**Excerpt**
---------------
If we demand wild salmon on our plates, we are demanding healthy habitat where wild salmon can thrive in perpetuity.

Share story

IT’S time to save wild salmon — by eating them.

This seems counterintuitive. Why would we kill wild salmon if we are hoping to save them? The fact is, salmon are big business and consumers wield tremendous power through their purchasing decisions. When you buy and eat wild salmon, you are investing your dollars in our nation’s sustainable wild-salmon fisheries.

On June 4, U.S. District Court Judge H. Russel Holland released a ruling in a lawsuit filed by the Pebble Partnership against the U.S. Environmental Protection Agency. Pebble has plans to build North America’s largest open-pit copper mine in the headwaters of Bristol Bay in Alaska — home to North America’s largest remaining wild-salmon runs. The EPA’s involvement in Bristol Bay came at the request of tribes, commercial fishermen, sportsmen and business owners, but the court ruling earlier this month temporarily keeps efforts to protect Bristol Bay through the Clean Water Act on hold.

So what can be done in the meantime to protect this world-class resource?

A writer and director, Mark Titus recently directed “The Breach,” an award-winning documentary about wild Pacific salmon. Tom Douglas, a chef and owner of a diverse group of Seattle restaurants, co-produced “The Breach.”
---------------
**Stored data**
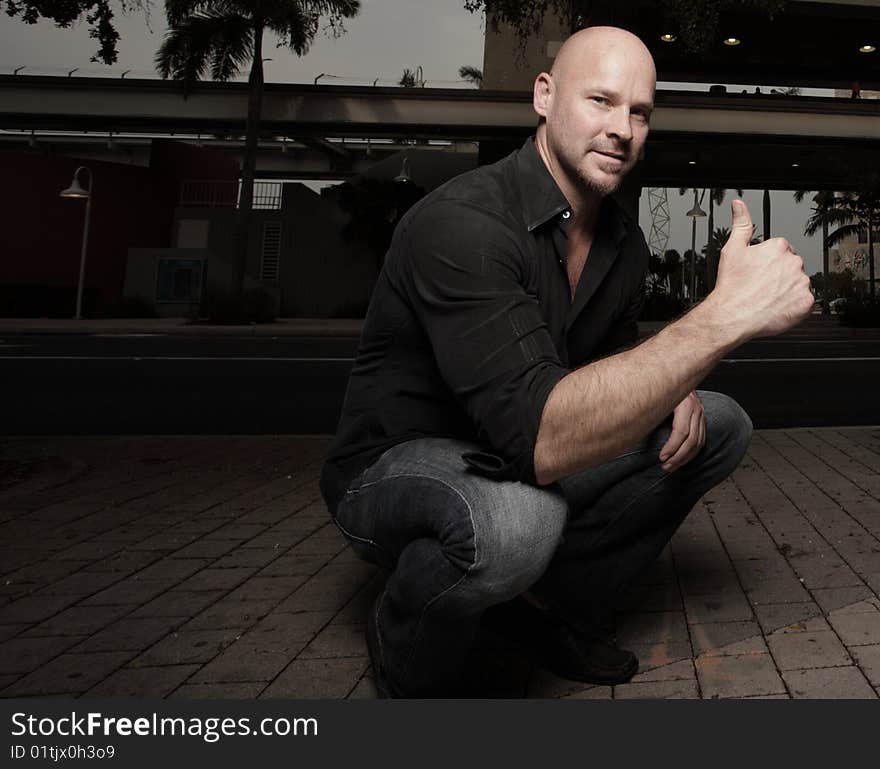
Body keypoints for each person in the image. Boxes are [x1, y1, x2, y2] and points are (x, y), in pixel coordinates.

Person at [320, 26, 814, 697]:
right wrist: (725, 318)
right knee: (519, 522)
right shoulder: (465, 223)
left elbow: (606, 372)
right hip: (398, 466)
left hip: (514, 451)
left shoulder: (622, 244)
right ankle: (404, 636)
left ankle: (540, 611)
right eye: (602, 101)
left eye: (639, 112)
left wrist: (668, 381)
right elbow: (543, 436)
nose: (623, 129)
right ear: (544, 97)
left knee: (714, 423)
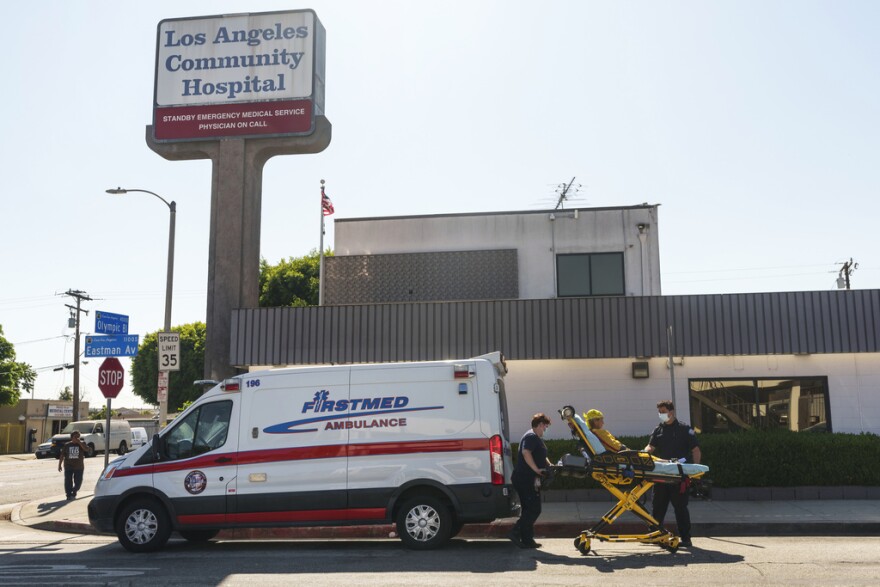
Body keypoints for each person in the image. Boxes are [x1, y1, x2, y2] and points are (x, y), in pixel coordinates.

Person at [644, 400, 701, 548]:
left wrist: (696, 472)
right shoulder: (658, 430)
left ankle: (686, 538)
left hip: (679, 476)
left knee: (680, 507)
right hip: (662, 474)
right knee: (657, 507)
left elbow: (696, 450)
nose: (661, 415)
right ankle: (654, 535)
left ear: (672, 411)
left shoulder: (684, 429)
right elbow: (651, 446)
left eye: (663, 411)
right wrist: (644, 453)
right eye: (660, 412)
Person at [509, 412, 553, 549]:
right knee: (534, 509)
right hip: (525, 478)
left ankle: (527, 540)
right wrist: (536, 469)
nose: (545, 430)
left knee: (529, 509)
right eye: (545, 427)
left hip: (526, 478)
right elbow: (526, 453)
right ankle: (515, 532)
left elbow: (540, 454)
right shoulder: (531, 437)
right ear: (539, 425)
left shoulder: (534, 437)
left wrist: (549, 465)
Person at [58, 430, 86, 501]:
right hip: (68, 466)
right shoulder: (67, 445)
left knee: (78, 482)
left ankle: (74, 491)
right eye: (75, 437)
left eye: (78, 437)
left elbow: (86, 449)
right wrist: (59, 465)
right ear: (72, 437)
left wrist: (79, 443)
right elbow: (62, 455)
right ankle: (68, 494)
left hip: (79, 466)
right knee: (68, 481)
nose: (77, 438)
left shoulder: (82, 443)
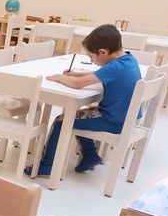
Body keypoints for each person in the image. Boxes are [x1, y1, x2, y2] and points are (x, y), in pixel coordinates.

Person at [25, 24, 142, 176]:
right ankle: (89, 155)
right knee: (78, 116)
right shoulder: (128, 59)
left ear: (103, 52)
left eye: (91, 56)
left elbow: (77, 85)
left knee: (61, 121)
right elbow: (101, 73)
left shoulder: (114, 68)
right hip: (125, 119)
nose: (91, 60)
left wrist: (59, 77)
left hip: (114, 121)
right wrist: (76, 74)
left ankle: (46, 165)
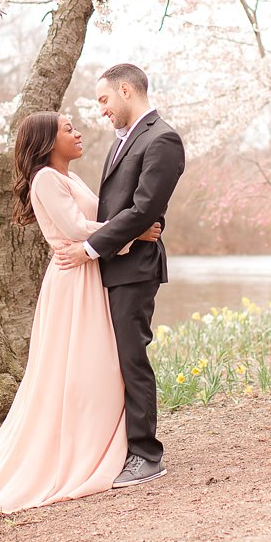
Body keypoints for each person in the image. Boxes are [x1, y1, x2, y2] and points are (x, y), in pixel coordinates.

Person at [0, 111, 163, 513]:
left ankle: (105, 444)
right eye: (68, 129)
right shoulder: (46, 179)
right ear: (48, 142)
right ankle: (77, 452)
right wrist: (134, 231)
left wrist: (120, 227)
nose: (78, 132)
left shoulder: (68, 176)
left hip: (89, 274)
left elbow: (96, 221)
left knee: (98, 366)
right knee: (81, 368)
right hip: (74, 280)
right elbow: (73, 227)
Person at [54, 63, 185, 488]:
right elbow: (113, 210)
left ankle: (146, 455)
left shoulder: (162, 139)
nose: (102, 110)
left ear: (126, 90)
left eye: (104, 100)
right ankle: (114, 448)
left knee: (132, 358)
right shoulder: (123, 141)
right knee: (112, 361)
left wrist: (91, 247)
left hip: (134, 268)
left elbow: (144, 209)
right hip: (112, 266)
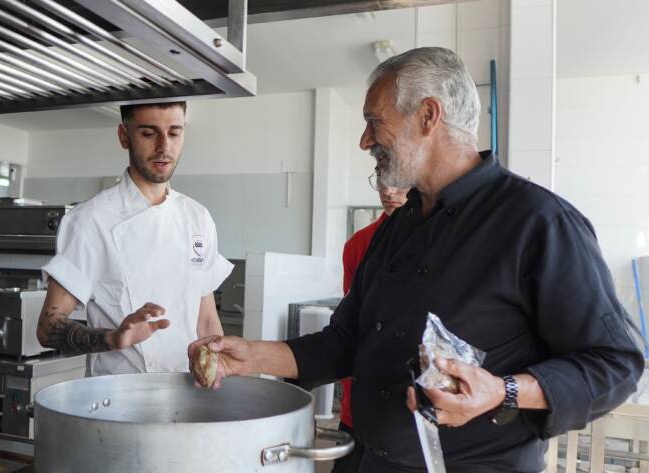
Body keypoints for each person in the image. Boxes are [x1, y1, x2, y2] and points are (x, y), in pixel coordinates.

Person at [189, 47, 643, 473]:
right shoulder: (397, 226)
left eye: (373, 121)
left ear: (428, 115)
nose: (365, 140)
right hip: (372, 459)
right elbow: (345, 342)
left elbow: (615, 364)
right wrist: (251, 357)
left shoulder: (538, 222)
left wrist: (502, 391)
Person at [38, 101, 233, 376]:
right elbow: (48, 328)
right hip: (117, 401)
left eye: (174, 133)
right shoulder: (90, 219)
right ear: (123, 136)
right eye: (149, 133)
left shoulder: (198, 217)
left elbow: (207, 320)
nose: (164, 147)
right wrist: (112, 338)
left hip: (189, 393)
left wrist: (219, 379)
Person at [334, 176, 408, 473]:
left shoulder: (446, 241)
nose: (389, 192)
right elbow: (353, 326)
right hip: (359, 403)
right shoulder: (358, 245)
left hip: (411, 411)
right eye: (381, 181)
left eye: (400, 183)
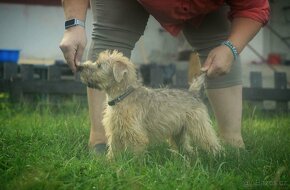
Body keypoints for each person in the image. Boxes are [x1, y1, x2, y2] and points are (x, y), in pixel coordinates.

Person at [59, 0, 270, 152]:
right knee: (110, 34)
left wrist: (231, 48)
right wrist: (74, 24)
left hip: (205, 7)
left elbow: (254, 7)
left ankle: (231, 142)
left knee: (218, 40)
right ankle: (100, 141)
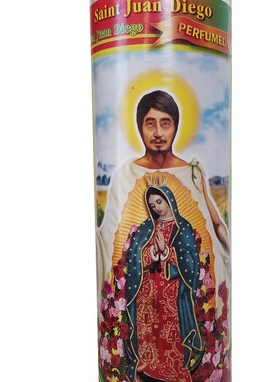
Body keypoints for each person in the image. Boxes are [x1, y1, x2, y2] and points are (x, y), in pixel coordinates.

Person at [96, 90, 230, 310]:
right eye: (150, 124)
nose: (158, 133)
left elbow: (215, 225)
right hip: (146, 288)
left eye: (165, 124)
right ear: (140, 127)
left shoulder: (192, 173)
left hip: (182, 283)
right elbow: (108, 237)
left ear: (175, 127)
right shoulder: (126, 174)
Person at [123, 185, 203, 382]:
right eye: (152, 205)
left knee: (169, 328)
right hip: (147, 289)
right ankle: (148, 363)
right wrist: (151, 252)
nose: (157, 207)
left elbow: (191, 261)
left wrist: (167, 251)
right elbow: (135, 255)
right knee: (148, 328)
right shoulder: (147, 227)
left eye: (159, 202)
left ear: (169, 200)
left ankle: (173, 368)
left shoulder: (182, 227)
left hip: (172, 290)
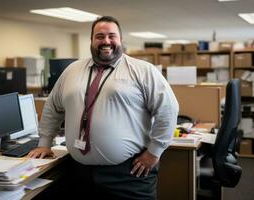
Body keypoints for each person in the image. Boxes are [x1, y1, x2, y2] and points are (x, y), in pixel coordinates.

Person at [28, 16, 179, 200]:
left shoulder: (143, 70)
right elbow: (53, 107)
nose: (106, 41)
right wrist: (44, 142)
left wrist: (154, 152)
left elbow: (168, 110)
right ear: (91, 40)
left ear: (120, 40)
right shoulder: (72, 70)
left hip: (129, 174)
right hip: (80, 173)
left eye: (111, 36)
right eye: (99, 36)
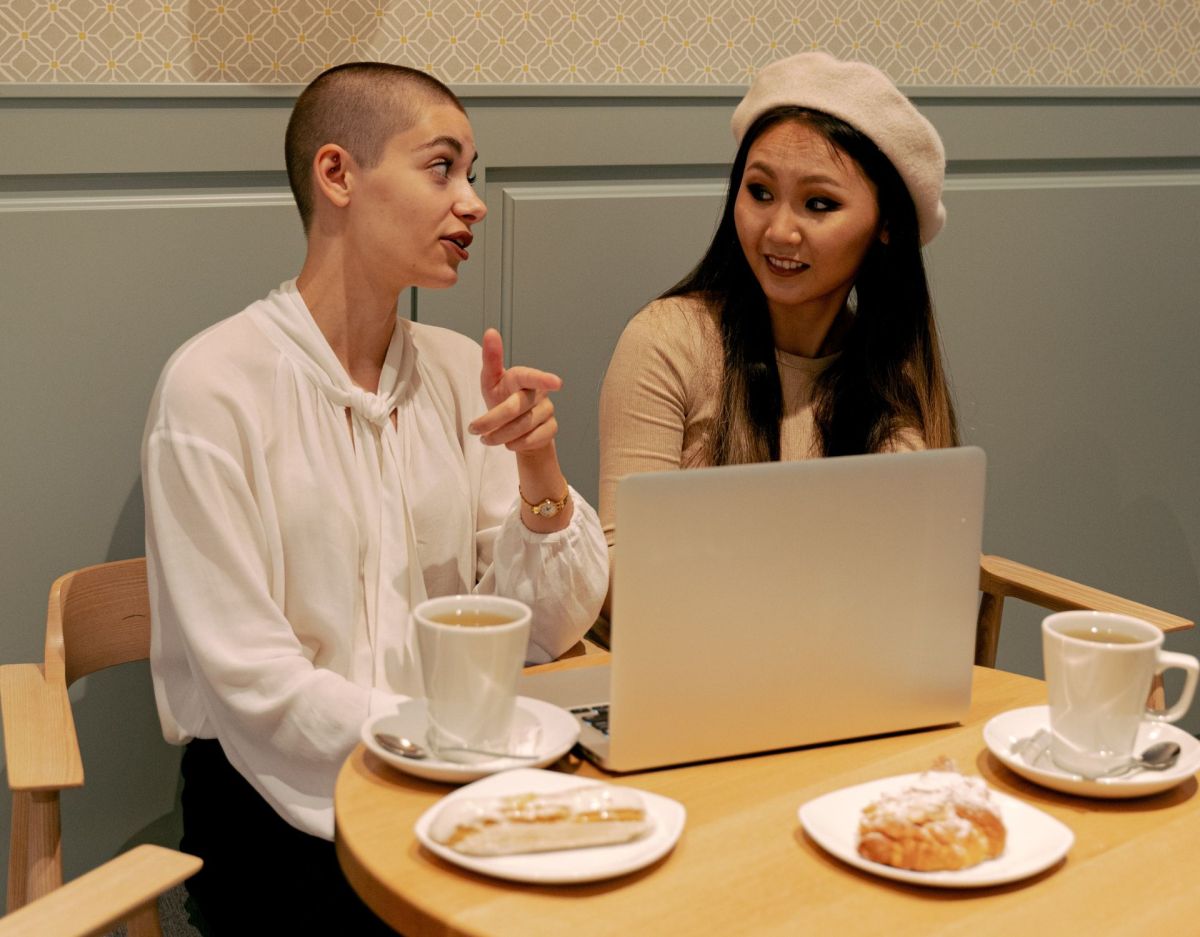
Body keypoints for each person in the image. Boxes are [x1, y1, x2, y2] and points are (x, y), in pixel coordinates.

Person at [142, 63, 607, 934]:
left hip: (457, 773)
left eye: (472, 173)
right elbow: (253, 683)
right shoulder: (211, 388)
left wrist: (541, 472)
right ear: (338, 175)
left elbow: (544, 628)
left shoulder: (458, 369)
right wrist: (453, 740)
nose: (471, 202)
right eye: (442, 168)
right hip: (281, 810)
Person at [598, 52, 959, 620]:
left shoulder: (894, 381)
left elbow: (906, 596)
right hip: (688, 676)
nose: (779, 231)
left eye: (819, 204)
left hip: (847, 685)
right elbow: (620, 574)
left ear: (886, 225)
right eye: (760, 192)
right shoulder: (669, 341)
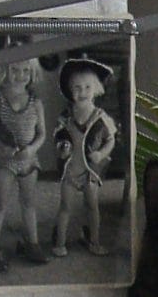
---------------
**Task instructions**
In the wild-salmon article, where does the Pebble Partnership plan to build its open-pit copper mine?

**Exercise output**
In the headwaters of Bristol Bay in Alaska.